The Charlie Gard case is the latest example. It is disappointing that there has been criticism of barristers who were instructed in the case by reference to their supposed personal beliefs. As with all cases conducted by professional lawyers, the private opinions of those who acted for the parents, the hospital or for Charlie himself, could not and did not play any part in the proceedings.

It is of course wrong to suppose that a lawyer must share the opinion of the client. It is equally wrong to think that a lawyer will allow any personally-held views, moral or otherwise, to interfere with the professional obligation to advance the client’s case and the evidence which supports it. In short, it is pretty elementary to the way we do justice that the personal beliefs of a lawyer are neither here nor there.

All this is illustrated by the fact that barristers are regularly instructed to present or argue a case from the opposite perspective to one they have just finished, notwithstanding that the two cases raise very similar issues. 

Indeed a barrister’s professional code requires them to accept instructions to act in cases in which they have the necessary expertise and seniority, irrespective of the identity of the client, the nature of the case, and any belief or opinion which they may have formed as to the client’s cause. This rule, the so-called ‘cab rank’ rule, is critical in defending barristers who are attacked by those who in ignorance believe that they can somehow associate the cause of the client with the identity of the barrister arguing the case, on the false assumption that if the barrister was unsympathetic to the client’s cause, they would not have accepted the brief.
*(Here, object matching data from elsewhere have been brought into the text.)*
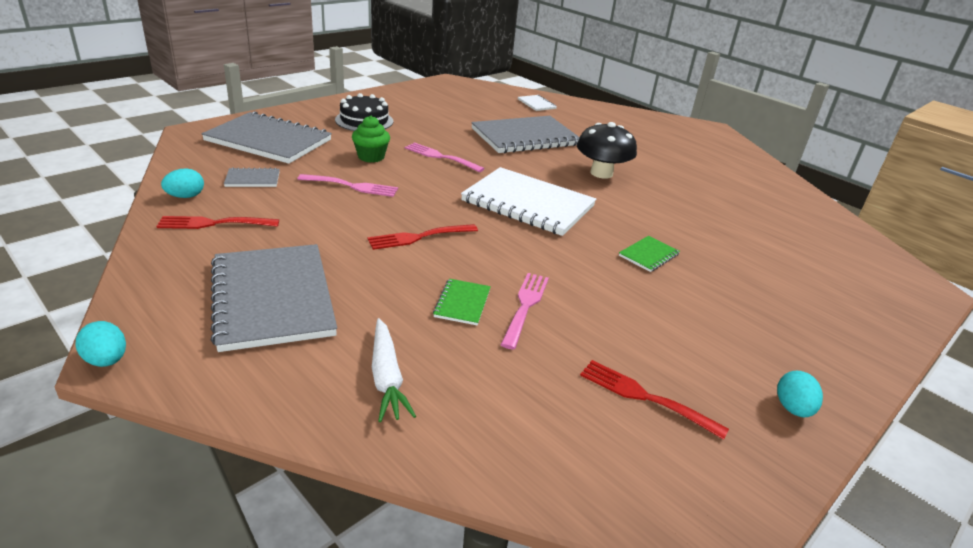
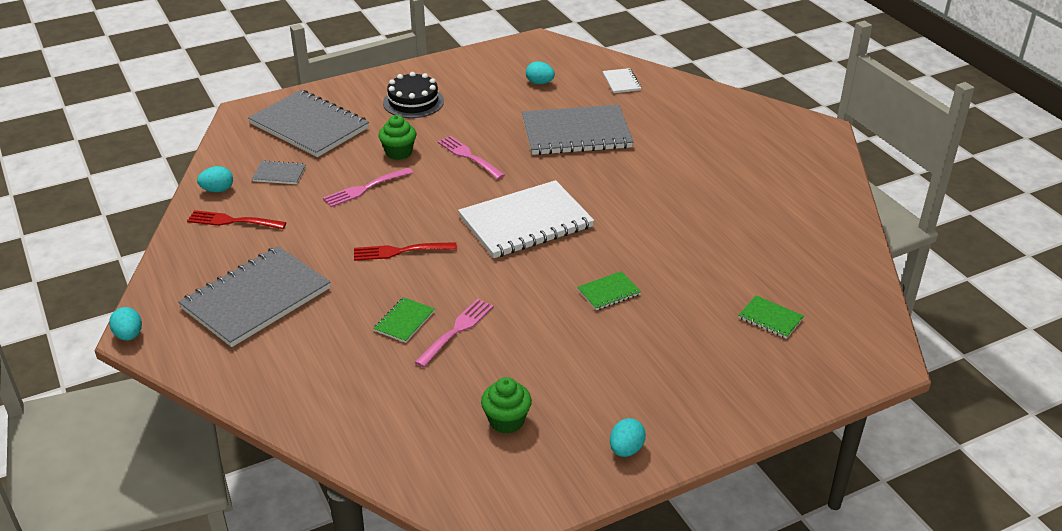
camera: 20 degrees right, 5 degrees up
(273, 298) = (256, 299): grey notebook -> grey notebook turned 45 degrees clockwise
(352, 186) = (365, 188): pink fork -> pink fork turned 120 degrees clockwise
(386, 377) = (315, 376): white carrot -> none
(469, 106) = (539, 83): none -> turquoise egg
(528, 203) = (525, 222): white notebook -> white notebook turned 75 degrees counterclockwise
(601, 173) = (630, 188): black mushroom -> none
(645, 397) = (506, 421): red fork -> green cupcake
(805, 263) = (770, 318): none -> green notebook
There are at least three reasons why we should keep it that way. First, for the sake of citizens who want access to the best representation, however unpopular their case may seem. If no-one could get a barrister to take on an unpopular case, prejudice (pre-judging) of the cause will have taken hold, risking injustice. Second, for the sake of lawyers who are protected from vitriol and threats by the very fact that they are not allowed to refuse a case on the basis that they find that side of the argument distasteful. Third, for the sake of getting the right result and so achieving justice. If you do not have high quality barristers arguing for each side, because one side is ‘unpopular’, then you do not have a proper contest of the opposing arguments, and so are less likely always to get the right result. 

Newspapers or politicians who know all this, but choose nonetheless to personalise the role of lawyers, presumably do so in order to court cheap publicity. What is not cheap is the cost to the reputation of our justice system, and the personal price paid by professionals who are thereby exposed to threats and vilification for having done no more than discharge their professional duty.  

Andrew Langdon QC, Chair, Bar of England and Wales.